Mohamed Bemba Meguett entre discours de consensus et épreuve de l’action parlementaire /Ahmed Mohamed Hamada Écrivain et analyste politique

Cette fois-ci, le discours ne semble pas vouloir se limiter à une simple ouverture protocolaire d’une session parlementaire, mais plutôt s’inscrire dans une tentative claire de redéfinition du rôle du Parlement, à un moment où le pays paraît entouré de défis silencieux mais lourds. Lorsque Mohamed Bemba Meguett évoque le Parlement comme « l’essence même de la démocratie », l’idée n’est pas nouvelle en soi, mais elle traduit, en filigrane, une inquiétude quant à l’érosion de la confiance entre le citoyen et les institutions. Comme s’il suggérait, de manière implicite, que le Parlement peut encore être la voix du peuple, à condition d’en faire un usage à la hauteur des attentes.

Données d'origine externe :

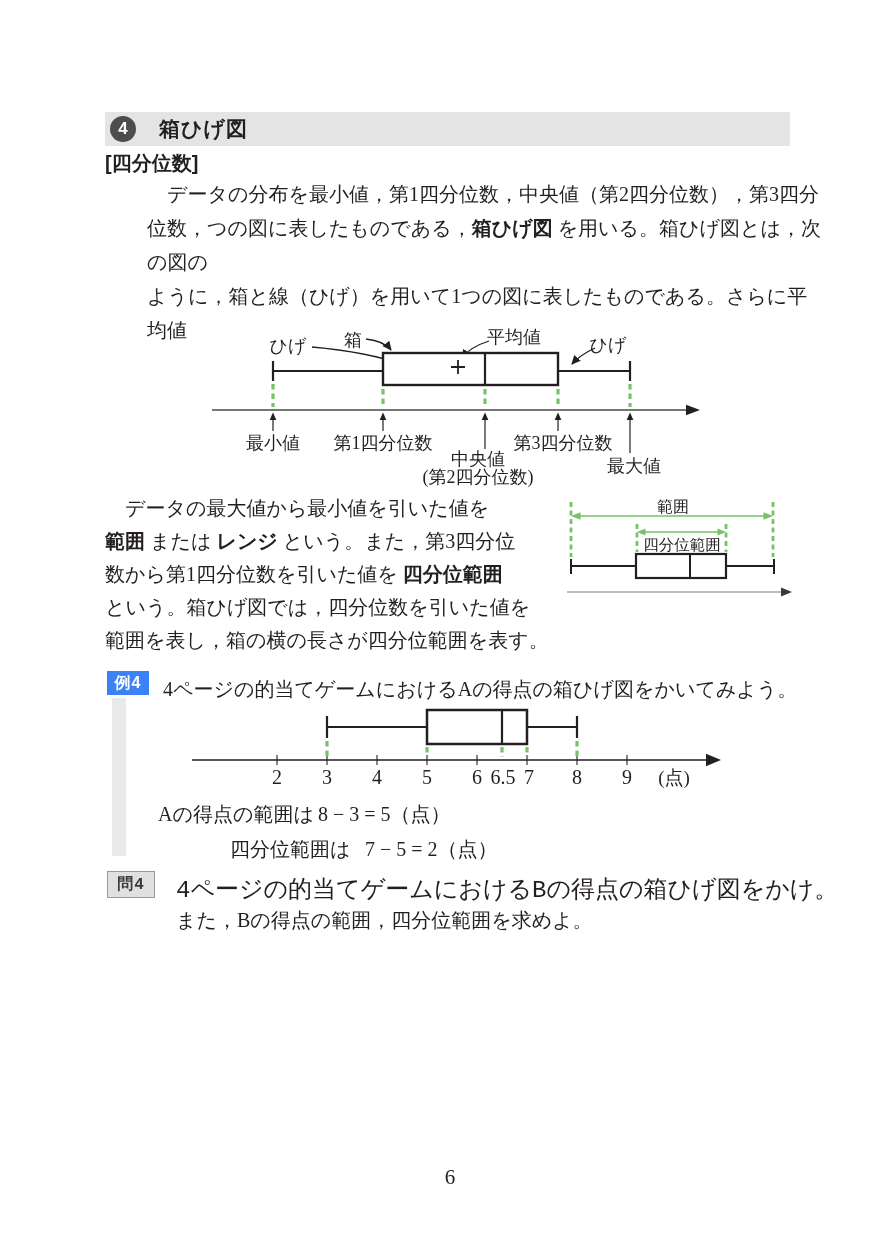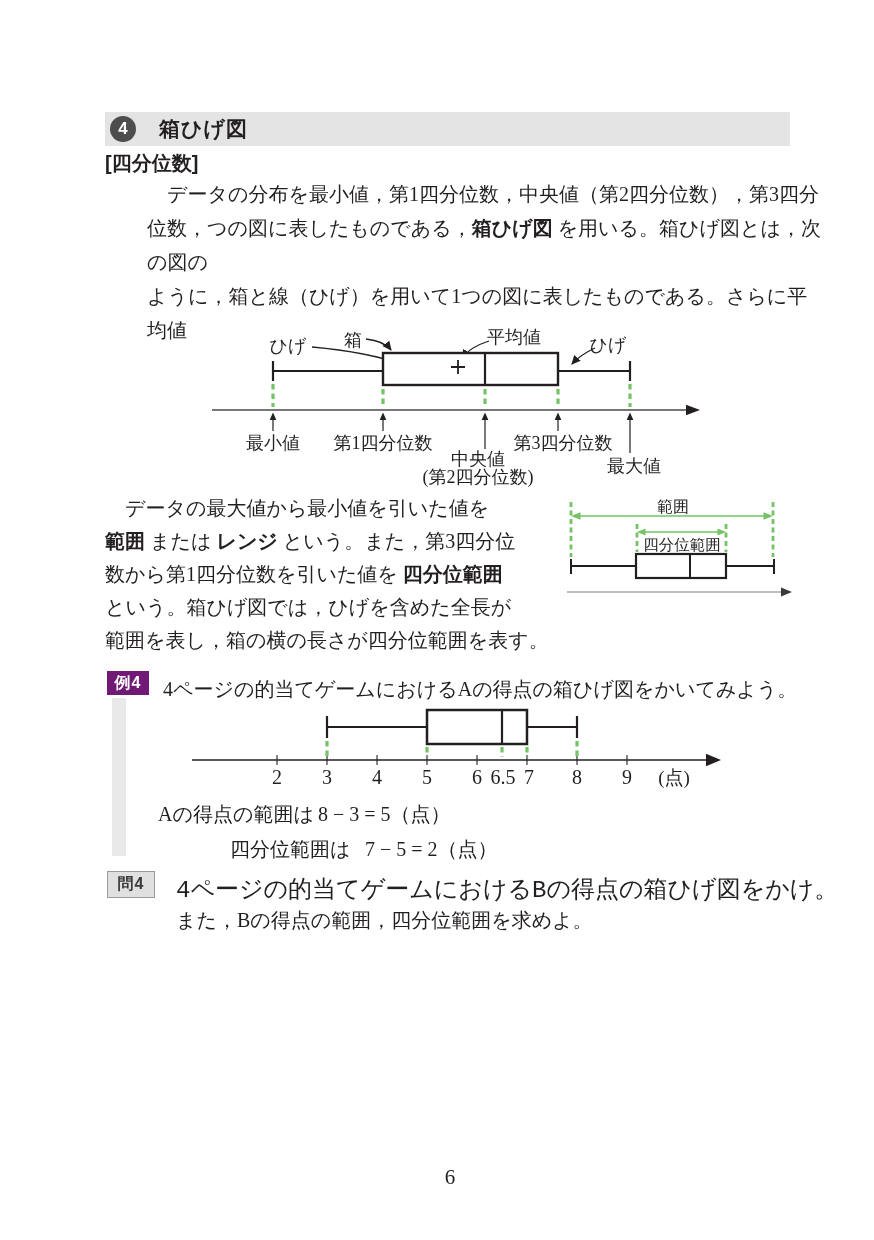--- a/index.html
+++ b/index.html
@@ -113,7 +113,7 @@
     <div>　データの最大値から最小値を引いた値を</div>
     <div><span class="bold-term">範囲</span><span> または </span><span class="bold-term">レンジ</span><span> という。また，第3四分位</span></div>
     <div><span>数から第1四分位数を引いた値を </span><span class="bold-term">四分位範囲</span></div>
-    <div>という。箱ひげ図では，ひげを含めた全長が</div>
+    <div>という。箱ひげ図では，四分位数を引いた値を</div>
     <div>範囲を表し，箱の横の長さが四分位範囲を表す。</div>
   </div>
 

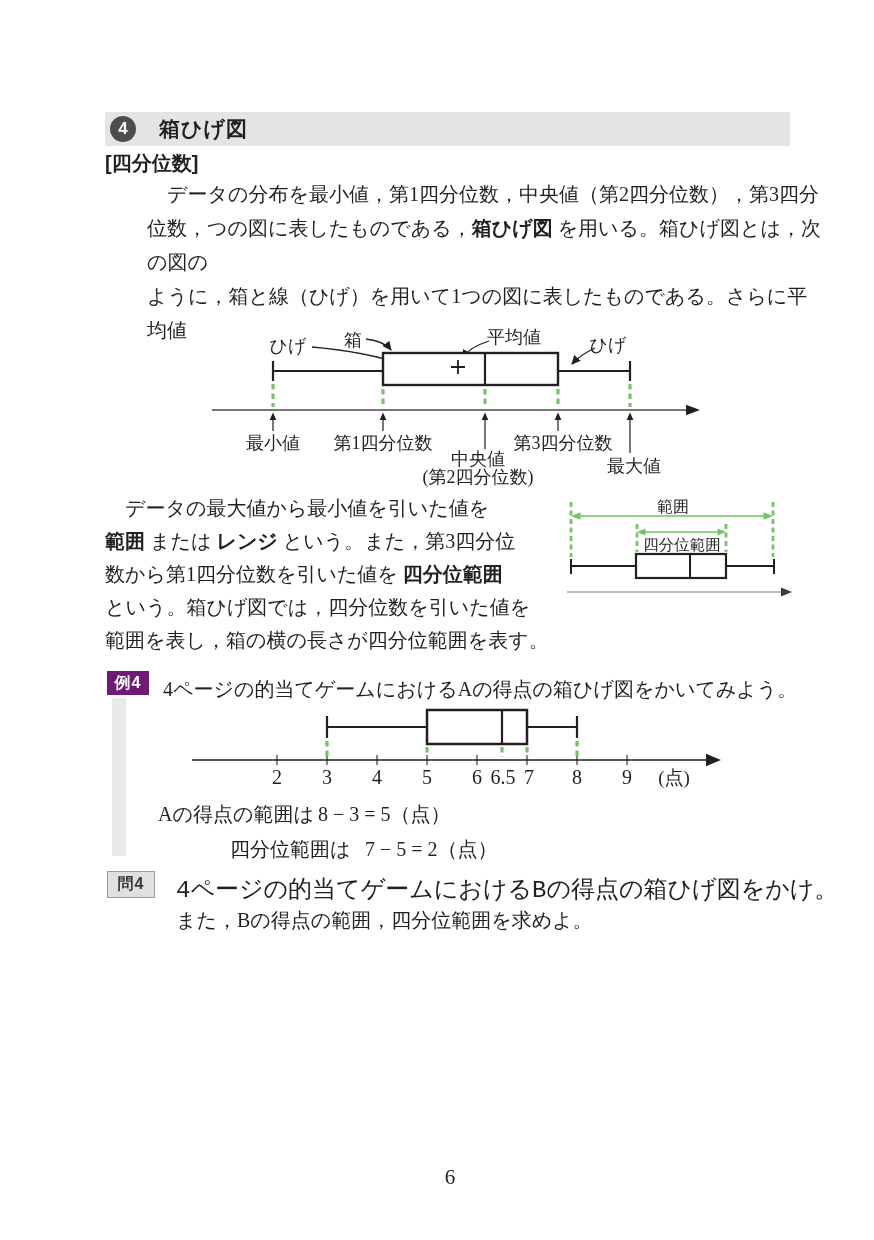--- a/index.html
+++ b/index.html
@@ -17,7 +17,7 @@
   .intro{left:105px;top:177px;width:676px;font-size:20px;line-height:34px;margin-left:42px;}
   .rangetxt{left:105px;top:492px;width:460px;font-size:20px;line-height:33px;}
   .bold-term{font-family:"Liberation Sans","DejaVu Sans",sans-serif;font-weight:bold;}
-  .ex-badge{left:107px;top:671px;width:42px;height:24px;background:#701a75;color:#ffffff;
+  .ex-badge{left:107px;top:671px;width:42px;height:24px;background:#3b82f6;color:#ffffff;
             font-size:16px;display:flex;align-items:center;justify-content:center;letter-spacing:1px;}
   .ex-strip{left:112px;top:698px;width:14px;height:158px;background:#e9e9e9;}
   .ex-text{left:163px;top:676px;font-size:20px;}

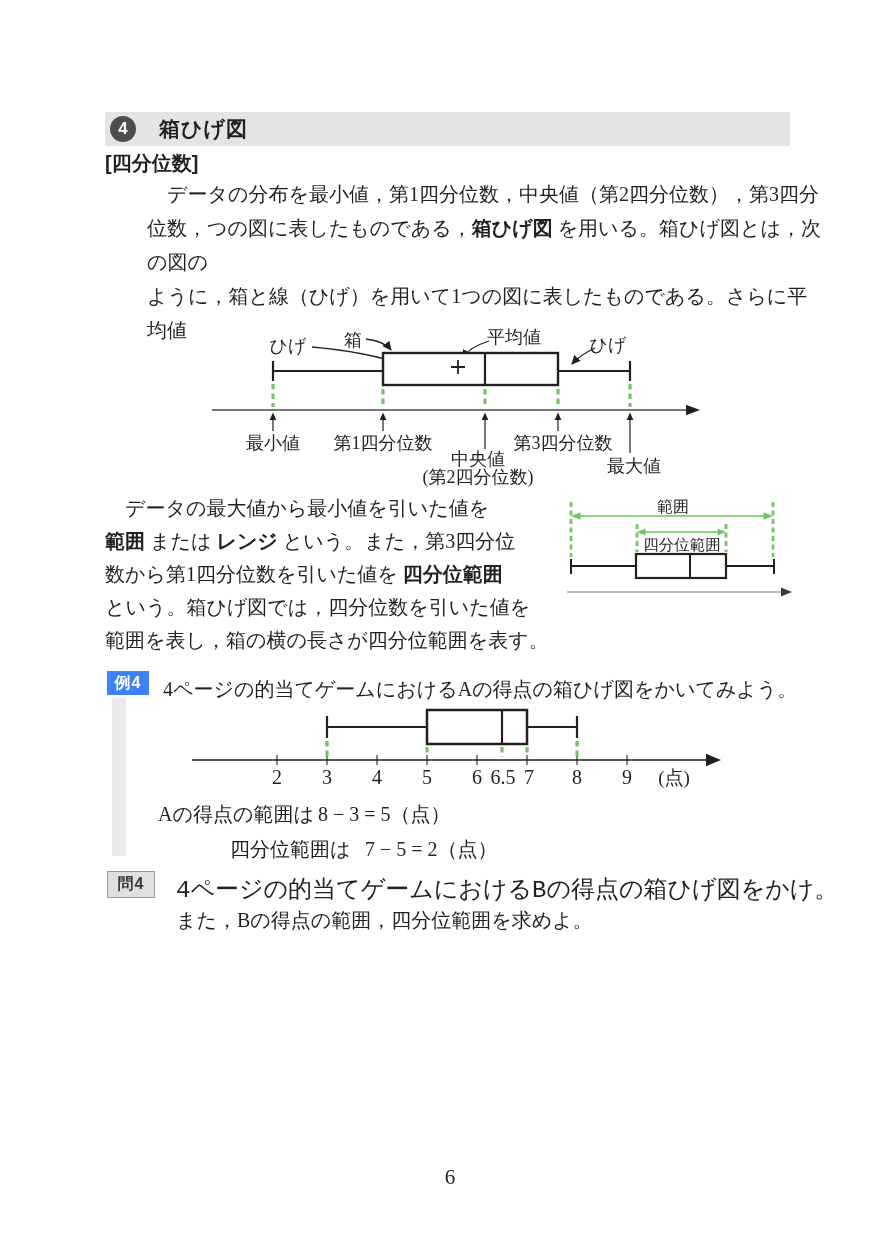--- a/index.html
+++ b/index.html
@@ -26,7 +26,7 @@
   .formula-label2{left:230px;top:836px;font-size:20px;text-align:center;}
   .formula-expr2{left:365px;top:836px;font-size:20px;}
   .q-badge{left:107px;top:871px;width:46px;height:25px;background:#e0e0e0;border:1px solid #9a9a9a;
-           color:#3a3a3a;font-size:16px;display:flex;align-items:center;justify-content:center;letter-spacing:1px;}
+           color:#3a3a3a;font-size:16px;display:flex;align-items:center;justify-content:center;letter-spacing:1px;font-family:Liberation Mono, monospace;}
   .q-line1{left:176px;top:873px;font-size:24px;font-family:Liberation Mono, monospace;}
   .q-line2{left:176px;top:907px;font-size:20px;}
   .page-number{left:420px;top:1165px;width:60px;text-align:center;font-size:21px;}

Ce qui frappe dans ce discours, c’est l’insistance sur des notions telles que « l’unité nationale », « le sens des responsabilités » et « la solidarité entre majorité et opposition ». Des termes rarement mobilisés sans qu’il n’existe, en arrière-plan, le sentiment d’un équilibre fragile. L’appel au consensus n’apparaît donc pas comme un luxe politique, mais comme une nécessité dictée par des pressions économiques et sociales croissantes, dans un contexte régional et international instable dont les répercussions se font sentir à l’intérieur du pays.
Par ailleurs, le pouvoir législatif semble chercher à reprendre l’initiative, ou du moins à améliorer son image en tant que passerelle entre le citoyen et le décideur. L’affirmation selon laquelle le Parlement constitue une plateforme « d’écoute des revendications citoyennes et de leur traduction en politiques publiques » porte en elle une reconnaissance implicite que cette mission n’a pas toujours été remplie comme il se devait. C’est précisément là que réside le cœur du problème : le discours suffit-il à réhabiliter le rôle du Parlement, ou faut-il une pratique politique renouvelée capable de restaurer la confiance, concrètement et non symboliquement ?
Rappeler que la démocratie ne se limite pas à l’adoption de lois, mais inclut également le dialogue et la concertation, constitue en réalité un message à double destination : à la classe politique, pour l’inciter à réduire les tensions, et à l’opinion publique, pour souligner que la phase actuelle exige patience et engagement plutôt que rupture. Toutefois, cette approche demeure incomplète tant qu’elle ne se traduit pas par une réelle ouverture à la critique et à l’opposition, au-delà des appels de principe.
En profondeur, ce discours révèle une prise de conscience : la Mauritanie se trouve à un tournant délicat, où les défis ne sont plus seulement internes, mais également liés à des dynamiques qui dépassent ses frontières. Dans ce contexte, le pari sur la cohésion interne apparaît comme l’option la plus réaliste. Mais sa réussite dépendra de la capacité des acteurs politiques à transformer le langage du consensus en actions concrètes, au lieu de le laisser se dissiper en formules répétées à chaque ouverture de session parlementaire.